Extracting patron images from Koha DB

This is part of the series of blog posts on how to extract your data from a Koha system where you unable to access the DB directly, but where you have “superlibrarian” access. In this part, we talk about extracting the patron images stored inside the patronimage table in your Koha database.

Prequisites

  • You should be comfortable using the GNU/Linux command line
  • Familiarity with SQL syntax
  • The Koha DB schema reference for your version of Koha
  • A Linux system with cURL and LibreOffice installed
  • Superlibrarian userid and password of your Koha instance

Modus operandi

  1. Use the Koha Reports module to download the list of the borrowernumbers of patrons having their image in the db
  2. Remove the header line and save it as a text file, with one borrowernumber per line
  3. Use cURL to get the CGISESSID cookie using the authentication SVC API call
  4. Execute the BASH script, passing the authenticated session id and the file holding the list of borrowernumbers as command line parameters
  5. Use the Koha Reports module to generate the IDLINK.txt batch patron image uploader file

The background

Patron images in Koha are stored in the patronimage table of the database. The table has following schema:

Column Type Size Parents Comments
borrowernumber int 10 borrowers the borrowernumber of the patron this image is attached to (borrowers.borrowernumber)
mimetype varchar 15   the format of the image (png, jpg, etc)
imagefile mediumblob 16777215   the image

A blob is a “binary large object” which means it is not a text field. The contents won’t make any sense if we used the report module to SELECT imagefile FROM patronimage. This brings cURL into the picture.
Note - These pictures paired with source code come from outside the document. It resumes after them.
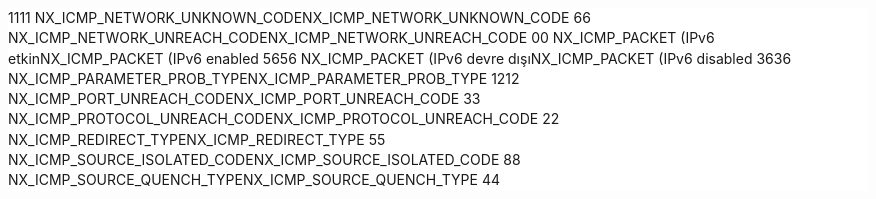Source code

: <td><span data-ttu-id="90241-200">11</span><span class="sxs-lookup"><span data-stu-id="90241-200">11</span></span></td>
</tr>
<tr class="even">
<td><span data-ttu-id="90241-201">NX_ICMP_NETWORK_UNKNOWN_CODE</span><span class="sxs-lookup"><span data-stu-id="90241-201">NX_ICMP_NETWORK_UNKNOWN_CODE</span></span></td>
<td><span data-ttu-id="90241-202">6</span><span class="sxs-lookup"><span data-stu-id="90241-202">6</span></span></td>
</tr>
<tr class="odd">
<td><span data-ttu-id="90241-203">NX_ICMP_NETWORK_UNREACH_CODE</span><span class="sxs-lookup"><span data-stu-id="90241-203">NX_ICMP_NETWORK_UNREACH_CODE</span></span></td>
<td><span data-ttu-id="90241-204">0</span><span class="sxs-lookup"><span data-stu-id="90241-204">0</span></span></td>
</tr>
<tr class="even">
<td><span data-ttu-id="90241-205">NX_ICMP_PACKET (IPv6 etkin</span><span class="sxs-lookup"><span data-stu-id="90241-205">NX_ICMP_PACKET (IPv6 enabled</span></span></td>
<td><span data-ttu-id="90241-206">56</span><span class="sxs-lookup"><span data-stu-id="90241-206">56</span></span></td>
</tr>
<tr class="odd">
<td><span data-ttu-id="90241-207">NX_ICMP_PACKET (IPv6 devre dışı</span><span class="sxs-lookup"><span data-stu-id="90241-207">NX_ICMP_PACKET (IPv6 disabled</span></span></td>
<td><span data-ttu-id="90241-208">36</span><span class="sxs-lookup"><span data-stu-id="90241-208">36</span></span></td>
</tr>
<tr class="even">
<td><span data-ttu-id="90241-209">NX_ICMP_PARAMETER_PROB_TYPE</span><span class="sxs-lookup"><span data-stu-id="90241-209">NX_ICMP_PARAMETER_PROB_TYPE</span></span></td>
<td><span data-ttu-id="90241-210">12</span><span class="sxs-lookup"><span data-stu-id="90241-210">12</span></span></td>
</tr>
<tr class="odd">
<td><span data-ttu-id="90241-211">NX_ICMP_PORT_UNREACH_CODE</span><span class="sxs-lookup"><span data-stu-id="90241-211">NX_ICMP_PORT_UNREACH_CODE</span></span></td>
<td><span data-ttu-id="90241-212">3</span><span class="sxs-lookup"><span data-stu-id="90241-212">3</span></span></td>
</tr>
<tr class="even">
<td><span data-ttu-id="90241-213">NX_ICMP_PROTOCOL_UNREACH_CODE</span><span class="sxs-lookup"><span data-stu-id="90241-213">NX_ICMP_PROTOCOL_UNREACH_CODE</span></span></td>
<td><span data-ttu-id="90241-214">2</span><span class="sxs-lookup"><span data-stu-id="90241-214">2</span></span></td>
</tr>
<tr class="odd">
<td><span data-ttu-id="90241-215">NX_ICMP_REDIRECT_TYPE</span><span class="sxs-lookup"><span data-stu-id="90241-215">NX_ICMP_REDIRECT_TYPE</span></span></td>
<td><span data-ttu-id="90241-216">5</span><span class="sxs-lookup"><span data-stu-id="90241-216">5</span></span></td>
</tr>
<tr class="even">
<td><span data-ttu-id="90241-217">NX_ICMP_SOURCE_ISOLATED_CODE</span><span class="sxs-lookup"><span data-stu-id="90241-217">NX_ICMP_SOURCE_ISOLATED_CODE</span></span></td>
<td><span data-ttu-id="90241-218">8</span><span class="sxs-lookup"><span data-stu-id="90241-218">8</span></span></td>
</tr>
<tr class="odd">
<td><span data-ttu-id="90241-219">NX_ICMP_SOURCE_QUENCH_TYPE</span><span class="sxs-lookup"><span data-stu-id="90241-219">NX_ICMP_SOURCE_QUENCH_TYPE</span></span></td>
<td><span data-ttu-id="90241-220">4</span><span class="sxs-lookup"><span data-stu-id="90241-220">4</span></span></td>
</tr>
<tr class="even">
The patron image is served on the OPAC / staff client using the patronimage.pl Perl script using an URL like this: http://<your_instance>/cgi-bin/koha/members/patronimage.pl?borrowernumber=<borrowernumber>.

But before we can run cURL on this URL, we must do one more thing. We need our BASH script to login using our superlibrarian userid and password using Koha authentication web service API call.

We need to do this for two reasons: (a) login into our Koha instance with superlibrarian access and (b) get hold of the CGISESSID cookie.

Putting it all together

  1. A simple SQL report as given below with fetch us the borrowernumber of patrons with their image stored in the DB.

    SELECT borrowernumber FROM patronimage

    We will download the result as Open Document spreadsheet.

    Next we copy and save the list of patron borrowernumbers into a text file (let’s call it list-of-pix.txt), with one borrowernumber per line.

  2. Lets put together our small BASH script. We shall call it get_pix.sh.
    #!/bin/bash
    
    mkdir patronimages
    
    while read LINE
        do  curl -b CGISESSID=$1  -o ./patronimages/$LINE.png http://<your_instance>/cgi-bin/koha/members/patronimage.pl?borrowernumber=$LINE
    done < $2

    NOTE: <your_instance> need to be changed with **your** actual server URL.
    Make the script executable by running chmod a+x get_pix.sh.

  3. From the command-line run the following command:
    $ curl -i http://<your_instance>/cgi-bin/koha/svc/authentication -d 'userid=<yourid>&password=<yourpass>'

    If we had put in the correct information, we shall see something like this:

    HTTP/1.1 200 OK
    Date: Thu, 20 Dec 2018 09:53:02 GMT
    Server: Apache/2.4.18 (Ubuntu)
    Set-Cookie: CGISESSID=4a732ae75d8991a994d7ad0df584f84c; path=/; HttpOnly
    Vary: Accept-Encoding
    Transfer-Encoding: chunked
    Content-Type: text/xml; charset=ISO-8859-1
    
    <?xml version='1.0' standalone='yes'?>
    <response>
      <status>ok</status>
    </response>

    This gives us the two things we need for the next step: (a) the CGISESSID and (b) the status as OK. OK signifies that we were successfully logged in.

  4. Now we run the get_pix.sh script
    ./get_pix.sh f03a894f1885e891e30f6d40e6e9838c ./list-of-pix.txt

    And we shall see the patron images getting downloaded.

  5. Once the patron images have all been downloaded to patronimages folder created by the get_pix.sh script, its time to generate the IDLINK.txt file, which we will place in the aforementioned patronimages folder. Again, we shall turn to Koha's Reports module with this small SQL script:
    SELECT CONCAT(borrowers.cardnumber,", ", patronimage.borrowernumber, ".png") AS 'IDLINK'
      FROM patronimage 
      LEFT JOIN borrowers ON patronimage.borrowernumber=borrowers.borrowernumber

    This will generate our listing for the IDLINK.txt. If you are not sure about what IDLINK.txt does, please read up from here.

  6. Download the report as Open Document Spreadsheet, remove the header line and copy the rest into a text file and save it as IDLINK.txt in the patronimages folder.
  7. Zip up the patronimages folder as mentioned here and we have the patron images ready for a batch upload.